Kurdish leaders, never fully trusting the United
States, have always kept channels open to Moscow and Damascus.
But Damascus has a long history of repressing Kurds,
and President Bashar al-Assad’s government is not known for making deals: In
areas it has retaken, it has insisted on total surrender, with no concessions.
And it has punished those who defied it, conscripting and even disappearing
those who sought autonomy.
Some believe the Kurds may fare better. But in
majority-Arab areas, the mood is fearful. That opens a door for resurgence of
armed opposition, including extremists.
3. How are civilians being affected?
Some 160,000 civilians — many of whom have already
been displaced repeatedly — have already fled the border zone that Turkey is
attacking. Roads out of major cities are clogged, and families packed into cars
are telling reporters that they have no idea where to go. Routes to Turkey are
blocked.
Some are trying to flee to the Kurdish region of
Iraq, others to Syrian Democratic Forces territory further south, where militia
officials say they are relocating some refugee camps.
But both of those regions are exhausted and
destroyed after years of battling the Islamic State, and have few resources to
offer refugees. To make matters worse, the international relief group Mercy
Corps is pulling out of northeastern Syria because it can no longer reach
people in need. In a statement, it called that “a nightmare scenario.”
Turkey has also said that it wants to push many of
the 3.6 million Syrian refugees living in Turkey over the border and into the
buffer zone it is trying to make in Syria, a move that would violate
international law. The largely rural area has no capacity to absorb that many
refugees, who come from all over Syria.
4. Will ISIS come back?
The chaos of the last week has opened the door to
two possible threats from ISIS: the escape of former fighters detained when the
group was defeated, and the reactivation of sleeper cells the militants are
believed to have put in place.
Thousands of suspected militants were being held in
detention facilities throughout S.D.F. territory. They include at least 2,000
foreign citizens whose home countries have so far refused to take them back.
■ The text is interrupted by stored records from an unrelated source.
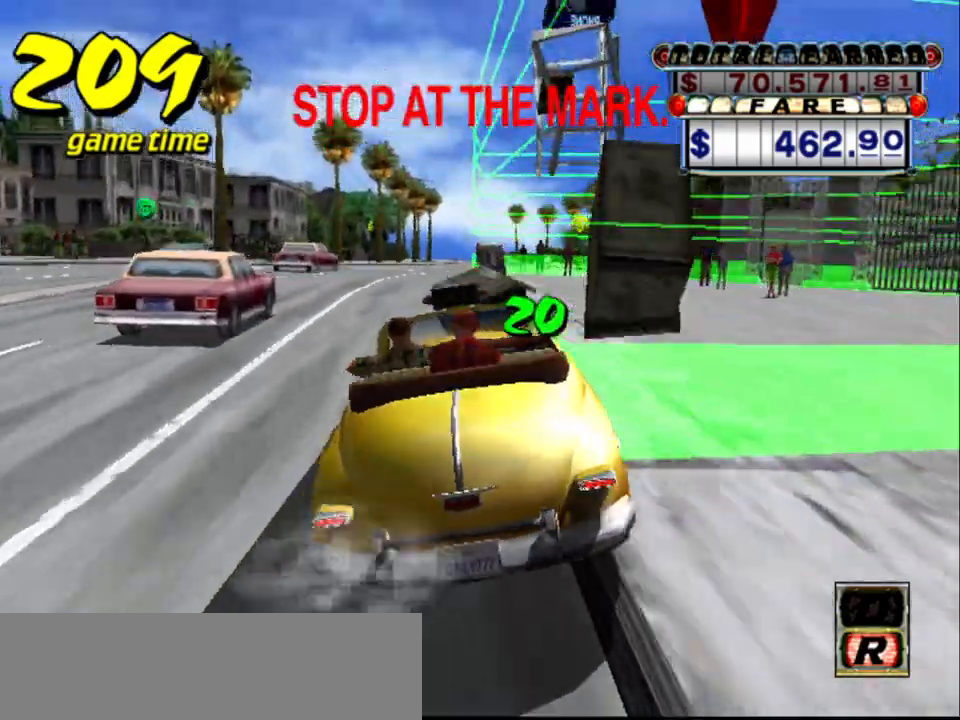
{"keys": ["down", "left"], "events": [[150, "a", "up"], [150, "left", "up"], [200, "s", "down"], [234, "up", "down"], [284, "a", "down"], [284, "s", "up"], [334, "up", "up"], [467, "a", "up"], [467, "left", "down"]]}
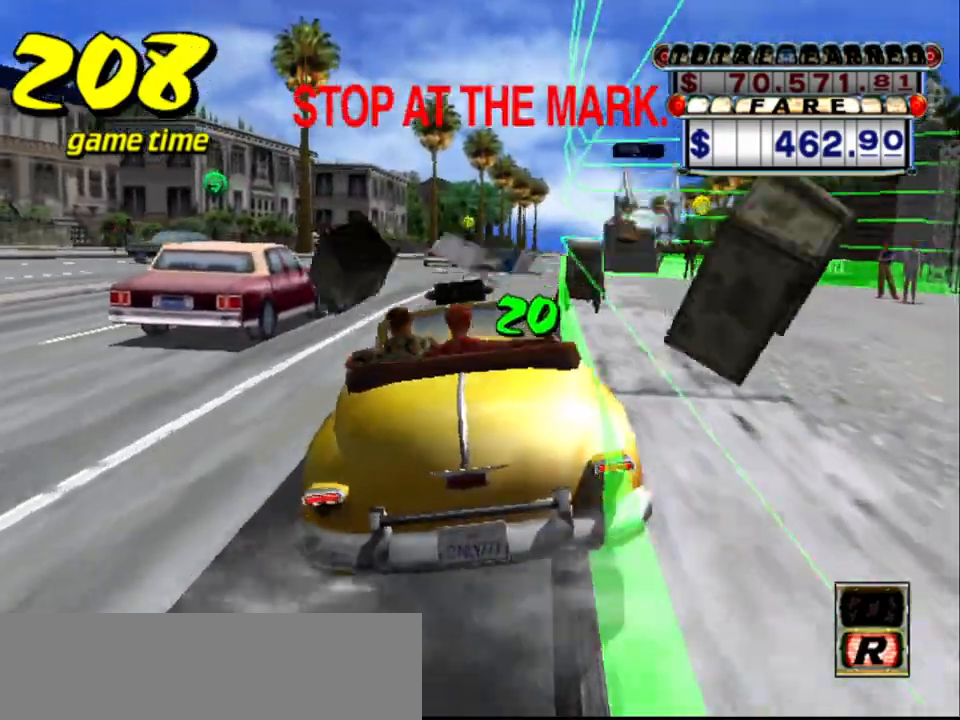
{"keys": [], "events": [[267, "left", "up"], [484, "down", "up"]]}
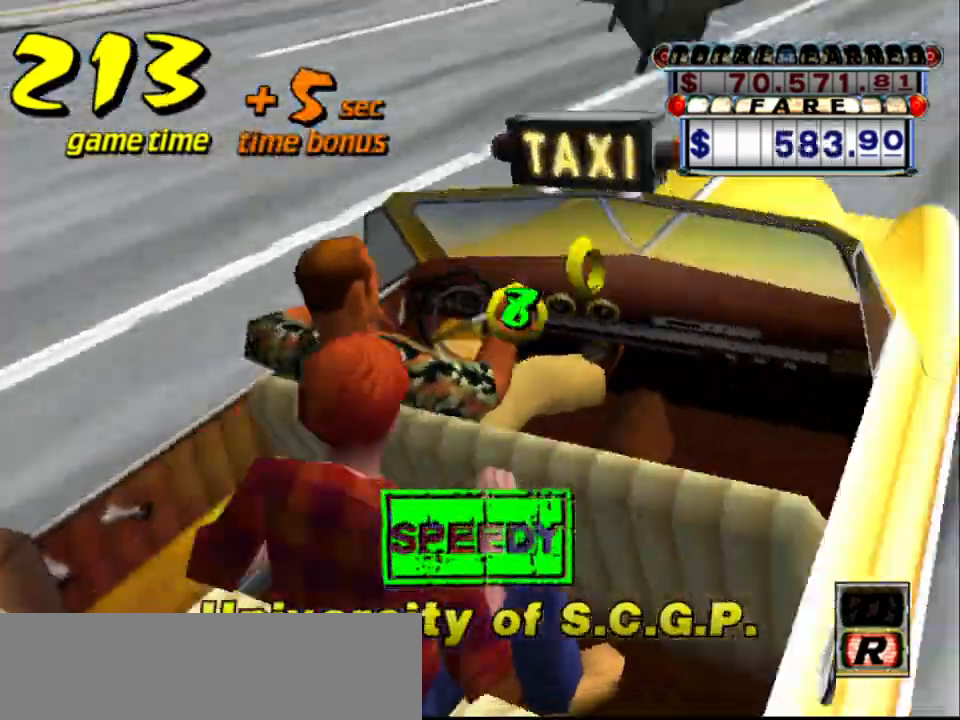
{"keys": [], "events": []}
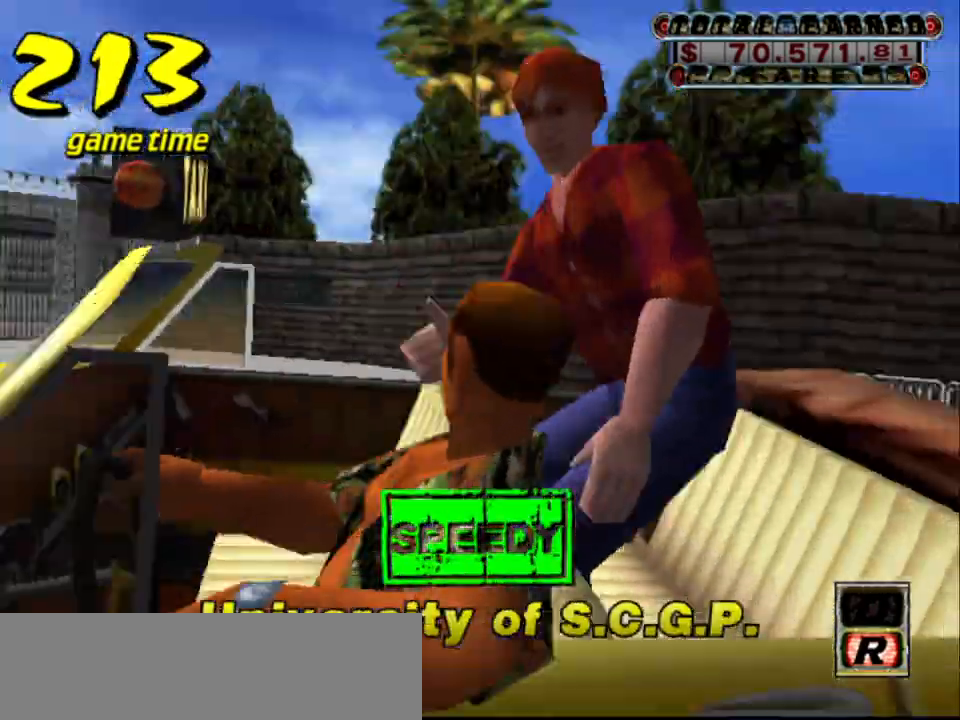
{"keys": [], "events": []}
Some of the prisons are located within the
30-kilometer strip that Turkey has vowed to seize. So are some of the camps
holding tens of thousands of people from areas once held by ISIS, including
many women and children.
Already, there have been reports of escapes, and
American forces were unable to extract dozens of high-value prisoners ahead of
the fighting. One prison, in the border city of Qamishli, was hit by Turkish
mortars on Friday, and five ISIS suspects fled in the aftermath.
S.D.F. guards have been trying to hold their
positions at the prisons, but it is unclear how long they can remain. The main
prison site, at Al Hol, lies outside the border strip, farther southeast toward
the Iraqi border.
There is also fear that ISIS sleeper cells
throughout the area could take advantage of the turmoil and reactivate; the
group has already claimed responsibility for one suicide bombing in Qamishli
since the Turkish operation began.
Many Arabs fear the return of the ISIS militants.
But the threat of a return of Syrian government forces — which could mean
torture or conscription, especially for young people in the opposition — could
tempt some to support any alternative, even extremists.